Duplicate the passage from the article on Bill Ormonde's award word for word, starting with "Cornes’ future" and going on through "of the year.".

___ DOCUMENT SECTION ___

The other big winner on the night was ABC Broken Hill journalist Bill Ormonde, who was named the Young Australian Journalist of the Year, an award sponsored by the family of John B. Fairfax.
Ormonde, who regularly files for AM, The World Today and Landline, was recognised for his report titled Out of the Darkness, an interactive online story about mental health in remote Australia, featuring the account of a grazier who had tried to take his own life.
But Ormonde’s acceptance speech – during which he spoke of the difficulties of working outside the big city newsrooms – was worthy of its own award.
“I just think (regional journalism) is such an important part of journalism and it’s great, not only for people starting out in their careers, but also for those who have chosen to stay,” Ormonde began.
“It is undervalued though, and you do feel at times under-appreciated by those in metropolitan newsrooms. No one really gives a f..k (about you). You’re trying to pitch a story, like, ‘hey, this is a good story’, and they’re like, ‘no, get out of here, f..k off back to Broken Hill’.”
To clarify, Ormonde was telling his tale of journalistic woe while wearing a broad smile, so it seems as though he can see the funny side of being too readily dismissed by his colleagues sitting on news desks in the big smoke.
And Ormonde did say winning the award gave him “confidence that people appreciate good regional journalism”. Bloody oath!
As with all good speeches, Ormonde finished by thanking his mum.
“I want to thank my mum for giving me cynicism, and also her shoes,” Ormonde said, to the delight of the crowd.
“I left my boots in Broken Hill, so I’m wearing very tight size 9 women’s shoes right now. You might see me later walking around without any shoes but that’s the reason – I’m not too big for my boots.”
Cornes’ future
The future of Channel 9 AFL commentator and former Port Adelaide star Kane Cornes’ media career is causing plenty of rumblings within footy circles, with Diary being reliably informed his contract with the station is up at the end of the year.

___ DATASET ___

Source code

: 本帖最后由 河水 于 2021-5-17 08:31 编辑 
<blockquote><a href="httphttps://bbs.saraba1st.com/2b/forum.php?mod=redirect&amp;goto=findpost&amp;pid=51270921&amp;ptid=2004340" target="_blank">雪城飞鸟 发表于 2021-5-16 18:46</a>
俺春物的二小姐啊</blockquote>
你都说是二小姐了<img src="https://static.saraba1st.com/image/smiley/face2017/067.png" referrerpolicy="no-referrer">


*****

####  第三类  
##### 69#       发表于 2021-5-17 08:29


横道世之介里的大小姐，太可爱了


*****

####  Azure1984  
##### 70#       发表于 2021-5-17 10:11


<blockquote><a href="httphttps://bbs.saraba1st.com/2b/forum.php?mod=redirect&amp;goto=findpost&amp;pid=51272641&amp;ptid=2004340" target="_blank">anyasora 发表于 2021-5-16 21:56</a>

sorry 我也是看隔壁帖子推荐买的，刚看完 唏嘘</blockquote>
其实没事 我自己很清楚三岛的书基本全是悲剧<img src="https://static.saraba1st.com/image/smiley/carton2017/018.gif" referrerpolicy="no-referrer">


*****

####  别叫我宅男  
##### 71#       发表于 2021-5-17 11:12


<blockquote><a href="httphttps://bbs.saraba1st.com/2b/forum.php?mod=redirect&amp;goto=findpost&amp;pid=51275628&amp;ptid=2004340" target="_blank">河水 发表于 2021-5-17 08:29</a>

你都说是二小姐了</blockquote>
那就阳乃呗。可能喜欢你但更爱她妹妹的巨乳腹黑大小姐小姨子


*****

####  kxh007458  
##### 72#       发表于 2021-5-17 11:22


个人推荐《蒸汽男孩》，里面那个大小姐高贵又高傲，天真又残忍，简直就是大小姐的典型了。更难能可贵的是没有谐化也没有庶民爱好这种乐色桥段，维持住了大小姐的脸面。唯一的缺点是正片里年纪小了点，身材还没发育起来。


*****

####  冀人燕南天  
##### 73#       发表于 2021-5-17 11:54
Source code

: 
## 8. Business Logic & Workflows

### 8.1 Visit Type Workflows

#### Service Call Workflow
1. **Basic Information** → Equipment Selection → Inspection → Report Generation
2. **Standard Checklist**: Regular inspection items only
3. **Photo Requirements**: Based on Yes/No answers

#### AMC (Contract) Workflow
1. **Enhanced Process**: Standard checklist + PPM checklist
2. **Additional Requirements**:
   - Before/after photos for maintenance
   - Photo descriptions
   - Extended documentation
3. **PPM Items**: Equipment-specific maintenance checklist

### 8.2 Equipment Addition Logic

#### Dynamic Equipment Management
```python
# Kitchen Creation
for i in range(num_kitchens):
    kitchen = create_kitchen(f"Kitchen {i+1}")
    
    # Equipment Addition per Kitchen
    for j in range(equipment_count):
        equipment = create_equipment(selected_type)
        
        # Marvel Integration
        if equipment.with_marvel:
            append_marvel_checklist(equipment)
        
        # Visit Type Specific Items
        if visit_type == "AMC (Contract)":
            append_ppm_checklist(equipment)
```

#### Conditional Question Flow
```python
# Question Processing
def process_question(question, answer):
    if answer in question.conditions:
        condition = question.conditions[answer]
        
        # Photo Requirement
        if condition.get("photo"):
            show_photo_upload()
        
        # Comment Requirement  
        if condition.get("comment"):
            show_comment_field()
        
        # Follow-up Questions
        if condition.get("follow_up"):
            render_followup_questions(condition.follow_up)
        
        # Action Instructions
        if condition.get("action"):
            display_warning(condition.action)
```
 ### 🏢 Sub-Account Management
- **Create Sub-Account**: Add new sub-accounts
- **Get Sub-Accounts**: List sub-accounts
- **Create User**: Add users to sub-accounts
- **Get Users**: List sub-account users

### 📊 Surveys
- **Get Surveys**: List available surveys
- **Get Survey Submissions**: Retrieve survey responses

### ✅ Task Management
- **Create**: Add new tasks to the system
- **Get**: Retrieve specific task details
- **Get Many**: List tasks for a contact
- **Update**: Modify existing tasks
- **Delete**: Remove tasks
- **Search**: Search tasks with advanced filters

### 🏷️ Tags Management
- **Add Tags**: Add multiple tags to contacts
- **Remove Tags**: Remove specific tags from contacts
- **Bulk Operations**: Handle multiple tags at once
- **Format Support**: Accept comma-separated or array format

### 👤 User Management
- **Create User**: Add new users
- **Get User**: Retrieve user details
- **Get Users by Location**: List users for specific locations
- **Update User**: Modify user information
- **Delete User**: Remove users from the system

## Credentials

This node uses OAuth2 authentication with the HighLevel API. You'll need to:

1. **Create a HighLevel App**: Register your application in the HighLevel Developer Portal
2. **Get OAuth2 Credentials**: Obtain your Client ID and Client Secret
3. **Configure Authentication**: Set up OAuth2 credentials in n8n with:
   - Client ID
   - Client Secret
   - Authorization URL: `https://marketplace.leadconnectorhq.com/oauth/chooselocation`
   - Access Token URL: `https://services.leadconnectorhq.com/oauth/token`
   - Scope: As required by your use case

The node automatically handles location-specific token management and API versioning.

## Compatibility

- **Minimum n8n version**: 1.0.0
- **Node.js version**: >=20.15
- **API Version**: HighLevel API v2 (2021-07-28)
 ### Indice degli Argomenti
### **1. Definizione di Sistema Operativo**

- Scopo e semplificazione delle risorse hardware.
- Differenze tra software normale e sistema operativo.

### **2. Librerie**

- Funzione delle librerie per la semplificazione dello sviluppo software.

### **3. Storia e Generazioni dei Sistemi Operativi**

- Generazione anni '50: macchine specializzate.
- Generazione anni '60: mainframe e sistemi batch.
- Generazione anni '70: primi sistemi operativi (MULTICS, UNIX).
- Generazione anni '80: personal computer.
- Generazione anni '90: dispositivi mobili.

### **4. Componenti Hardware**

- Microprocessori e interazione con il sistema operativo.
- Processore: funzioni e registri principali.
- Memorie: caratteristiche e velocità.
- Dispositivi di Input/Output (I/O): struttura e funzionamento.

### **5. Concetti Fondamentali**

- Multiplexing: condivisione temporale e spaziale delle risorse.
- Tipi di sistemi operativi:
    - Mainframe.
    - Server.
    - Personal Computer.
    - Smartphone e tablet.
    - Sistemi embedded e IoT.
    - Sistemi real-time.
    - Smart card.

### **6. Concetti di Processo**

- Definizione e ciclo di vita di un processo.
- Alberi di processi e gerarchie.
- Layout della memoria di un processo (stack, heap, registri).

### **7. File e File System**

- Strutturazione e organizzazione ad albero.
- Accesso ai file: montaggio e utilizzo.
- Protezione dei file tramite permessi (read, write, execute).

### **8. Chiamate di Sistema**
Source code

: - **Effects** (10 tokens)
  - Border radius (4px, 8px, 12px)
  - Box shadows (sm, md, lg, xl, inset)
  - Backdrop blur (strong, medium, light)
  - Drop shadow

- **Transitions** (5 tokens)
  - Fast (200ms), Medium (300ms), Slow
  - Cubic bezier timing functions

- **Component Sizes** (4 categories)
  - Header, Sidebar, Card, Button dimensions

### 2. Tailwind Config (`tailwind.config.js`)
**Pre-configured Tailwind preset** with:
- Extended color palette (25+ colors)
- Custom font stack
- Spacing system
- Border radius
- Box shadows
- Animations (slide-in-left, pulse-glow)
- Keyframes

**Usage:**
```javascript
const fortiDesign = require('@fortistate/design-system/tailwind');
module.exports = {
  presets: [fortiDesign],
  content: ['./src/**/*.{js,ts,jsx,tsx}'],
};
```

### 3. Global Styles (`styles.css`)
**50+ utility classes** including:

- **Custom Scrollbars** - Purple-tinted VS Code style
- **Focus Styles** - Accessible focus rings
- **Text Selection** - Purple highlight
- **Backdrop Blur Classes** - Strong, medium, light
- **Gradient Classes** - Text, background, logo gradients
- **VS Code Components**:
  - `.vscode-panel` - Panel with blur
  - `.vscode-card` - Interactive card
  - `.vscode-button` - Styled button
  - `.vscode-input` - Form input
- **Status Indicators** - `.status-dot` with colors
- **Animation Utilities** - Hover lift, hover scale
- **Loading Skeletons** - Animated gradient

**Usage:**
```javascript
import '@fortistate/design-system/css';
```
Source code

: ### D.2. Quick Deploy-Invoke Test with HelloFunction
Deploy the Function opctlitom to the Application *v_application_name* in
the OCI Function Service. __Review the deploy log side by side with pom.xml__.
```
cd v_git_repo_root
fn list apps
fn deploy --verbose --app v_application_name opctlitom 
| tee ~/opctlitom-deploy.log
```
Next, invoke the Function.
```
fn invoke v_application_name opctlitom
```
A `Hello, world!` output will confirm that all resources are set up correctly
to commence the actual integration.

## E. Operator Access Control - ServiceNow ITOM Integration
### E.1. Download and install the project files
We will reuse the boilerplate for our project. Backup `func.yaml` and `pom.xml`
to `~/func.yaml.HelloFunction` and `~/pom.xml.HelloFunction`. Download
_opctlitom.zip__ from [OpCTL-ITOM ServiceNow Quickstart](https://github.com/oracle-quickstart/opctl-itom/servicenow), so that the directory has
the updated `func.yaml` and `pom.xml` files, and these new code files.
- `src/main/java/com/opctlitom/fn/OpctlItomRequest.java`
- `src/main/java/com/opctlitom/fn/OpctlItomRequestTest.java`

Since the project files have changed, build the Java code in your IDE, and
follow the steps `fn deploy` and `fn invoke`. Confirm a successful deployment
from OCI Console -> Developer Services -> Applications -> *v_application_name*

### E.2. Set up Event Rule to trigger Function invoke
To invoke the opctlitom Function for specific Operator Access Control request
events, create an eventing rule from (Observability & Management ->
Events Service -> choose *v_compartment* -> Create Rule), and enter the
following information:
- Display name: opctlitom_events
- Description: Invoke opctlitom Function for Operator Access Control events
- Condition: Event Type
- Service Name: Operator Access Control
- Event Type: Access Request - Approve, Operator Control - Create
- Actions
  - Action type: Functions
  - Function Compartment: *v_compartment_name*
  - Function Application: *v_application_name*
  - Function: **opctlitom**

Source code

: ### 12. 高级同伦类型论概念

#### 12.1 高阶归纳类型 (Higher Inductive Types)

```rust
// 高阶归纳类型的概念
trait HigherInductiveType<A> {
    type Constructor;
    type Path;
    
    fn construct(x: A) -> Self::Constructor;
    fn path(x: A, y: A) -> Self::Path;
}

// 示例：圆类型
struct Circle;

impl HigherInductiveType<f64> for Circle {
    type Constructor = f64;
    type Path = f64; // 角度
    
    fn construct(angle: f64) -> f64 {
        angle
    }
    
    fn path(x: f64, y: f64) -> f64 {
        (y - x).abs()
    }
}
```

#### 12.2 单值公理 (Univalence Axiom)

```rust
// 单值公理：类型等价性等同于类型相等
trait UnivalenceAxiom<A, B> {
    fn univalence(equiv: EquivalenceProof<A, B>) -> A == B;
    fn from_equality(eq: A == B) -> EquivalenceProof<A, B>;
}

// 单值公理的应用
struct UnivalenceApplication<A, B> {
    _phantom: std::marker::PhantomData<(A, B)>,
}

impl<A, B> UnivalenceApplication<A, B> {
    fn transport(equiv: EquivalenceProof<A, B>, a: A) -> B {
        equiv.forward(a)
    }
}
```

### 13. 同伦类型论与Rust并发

___

▶ [ANSWER BOX]:
Cornes’ future
The future of Channel 9 AFL commentator and former Port Adelaide star Kane Cornes’ media career is causing plenty of rumblings within footy circles, with Diary being reliably informed his contract with the station is up at the end of the year.